Display every line in the records that contains the string "recept", copying each line in full.

---------------

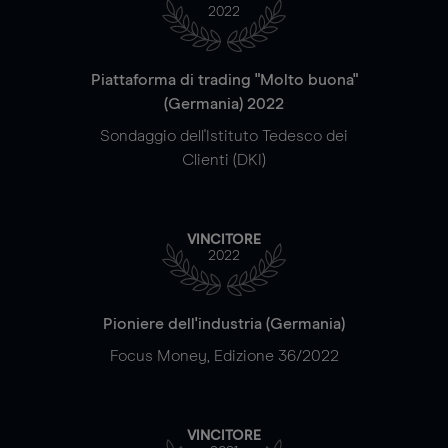
2022
Piattaforma di trading "Molto buona"
(Germania) 2022
Sondaggio dell'Istituto Tedesco dei
Clienti (DKI)
VINCITORE
2022
Pioniere dell'industria (Germania)
Focus Money, Edizione 36/2022
VINCITORE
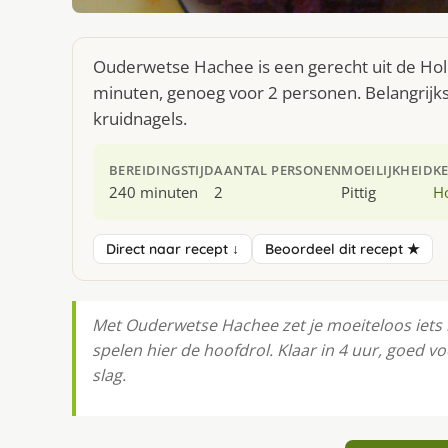
Ouderwetse Hachee is een gerecht uit de Hol
minuten, genoeg voor 2 personen. Belangrijkst
kruidnagels.
BEREIDINGSTIJD
AANTAL PERSONEN
MOEILIJKHEID
K
240 minuten
2
Pittig
H
Direct naar recept ↓
Beoordeel dit recept ★
Met Ouderwetse Hachee zet je moeiteloos iets lekk
spelen hier de hoofdrol. Klaar in 4 uur, goed v
slag.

---------------

### Result:
Direct naar recept ↓
Beoordeel dit recept ★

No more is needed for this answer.